Saturday, May 11, 2013 - Updated: 7:59 AM

By PETE KLEIN

Express News Staff

INDIAN LAKE - The last chance to see a 35 mm feature film at Indian Lake Theater here will be when Iron Man 3 plays Friday and Saturday, May 24 and 25; and Thursday, May 30, with the Art House Thursday presentation of Aqui y Alla.

But not to worry. Indian Lake Theater will be going digital starting the first weekend in June.

According to theater Business Manager Francis Armstrong, thanks to strong support from the community in the form of donations the little theater that continues to show it can is on track to staying open despite Hollywood's switch to digital.

A recent visit to the theater confirmed the good news, but the struggle continues, according to Armstrong. He provided a tour of the theater that included a visit to the upstairs projection room, where a 1950s vintage 35 mm XeTRON projector has been spinning the magic of Hollywood.

POOR TIMING

Armstrong said the $80,000 required for the change from film to digital came at a time when the theater was involved in a capital campaign to raise $124,000 for a new heating, ventilation and air conditioning system, an improved entry, a new marquee, a new screen and a new roof.

The need to go digital brought the total needed to $204,000.

The capital campaign received a tremendous boost when the theater received a North Country Regional Economic Development Council $62,000 matching funds grant in December.

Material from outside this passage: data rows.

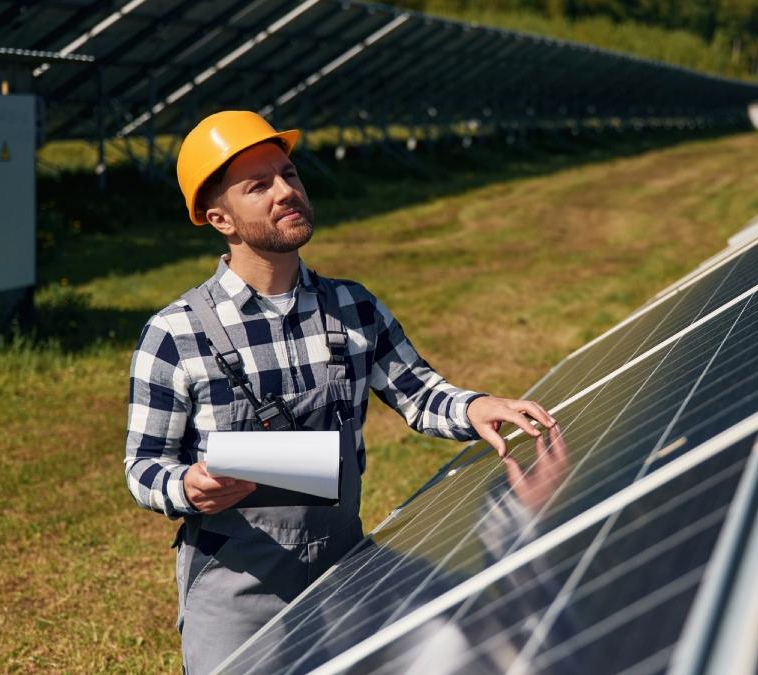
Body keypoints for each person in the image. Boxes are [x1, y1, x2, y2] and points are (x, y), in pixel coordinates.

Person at [123, 110, 557, 674]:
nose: (287, 192)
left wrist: (474, 405)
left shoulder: (352, 307)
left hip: (343, 563)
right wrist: (188, 485)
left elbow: (418, 393)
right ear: (218, 218)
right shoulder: (175, 335)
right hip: (236, 584)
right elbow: (143, 467)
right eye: (260, 186)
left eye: (290, 174)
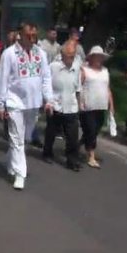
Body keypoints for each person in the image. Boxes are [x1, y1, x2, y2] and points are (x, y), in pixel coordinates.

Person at [0, 23, 53, 190]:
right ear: (20, 34)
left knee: (26, 138)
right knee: (17, 139)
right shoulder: (9, 54)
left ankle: (8, 161)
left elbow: (46, 78)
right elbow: (3, 80)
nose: (32, 37)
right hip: (15, 102)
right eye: (29, 34)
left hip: (34, 103)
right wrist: (0, 104)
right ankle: (20, 174)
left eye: (35, 34)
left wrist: (49, 99)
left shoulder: (40, 53)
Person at [43, 41, 82, 171]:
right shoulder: (53, 67)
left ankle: (72, 160)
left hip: (71, 107)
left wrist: (79, 104)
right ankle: (47, 153)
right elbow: (46, 84)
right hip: (56, 106)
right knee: (51, 132)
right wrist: (47, 102)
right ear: (62, 55)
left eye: (73, 55)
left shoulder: (77, 68)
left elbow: (78, 88)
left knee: (72, 137)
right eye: (69, 55)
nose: (71, 58)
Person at [79, 46, 114, 168]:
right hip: (88, 106)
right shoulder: (84, 70)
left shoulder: (105, 71)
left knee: (95, 129)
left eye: (101, 57)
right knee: (91, 130)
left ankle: (81, 143)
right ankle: (91, 156)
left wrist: (111, 105)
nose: (99, 59)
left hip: (101, 105)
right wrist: (79, 102)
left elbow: (107, 88)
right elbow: (79, 87)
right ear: (91, 58)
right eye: (97, 56)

Another big boost came from a private gift of $25,000, Armstrong said.

Armstrong said about $143,000 has been raised to date, leaving about $61,000 still needed. "No donation is too small," he added.

PROGRESS MADE

While the capital campaign will continue until all improvements are made, Armstrong said some important upgrades have been done with the funds already raised.

These include the new screen installed last fall and a new heating system installed this past winter. And let's not forget the critically needed digital projection system that starts up in June.

Work scheduled to begin this summer includes the new roof and work on the front of the building. The last piece of the capital campaign will be a new marquee.

CHANGE IS GOOD

Pocket change can help with Indian Lake Theater's conversion to a state-of-the-art projection system.

The theater will hold a Change Is Good campaign Saturday, May 25, from 12-3 p.m. to collect coins that will help purchase the new equipment.

Change is Good will collect coins from students, seniors, friends, neighbors and complete strangers for three hours May 25. Contributions will be weighed, and the heaviest donation will garner two free tickets and popcorn to the movies coming up in June.

By then the new technology will be in place in the 75-year-old cinema.

"May 25 isn't just about collecting change," says Executive Danielle Shaw. "Free popcorn, hot dogs, and live music by Alex Smith can be enjoyed during the afternoon."

Clean out a jar, the glove compartment, the bottom of a handbag. The best part: all this spare change will add up to real benefit for the community stage and screen.

To participate, roll that wheelbarrow, dump truck or piggy bank to the Indian Lake Theater between 12 and 3 p.m. Saturday, May 25, or contribute to one of the coin drops at local businesses.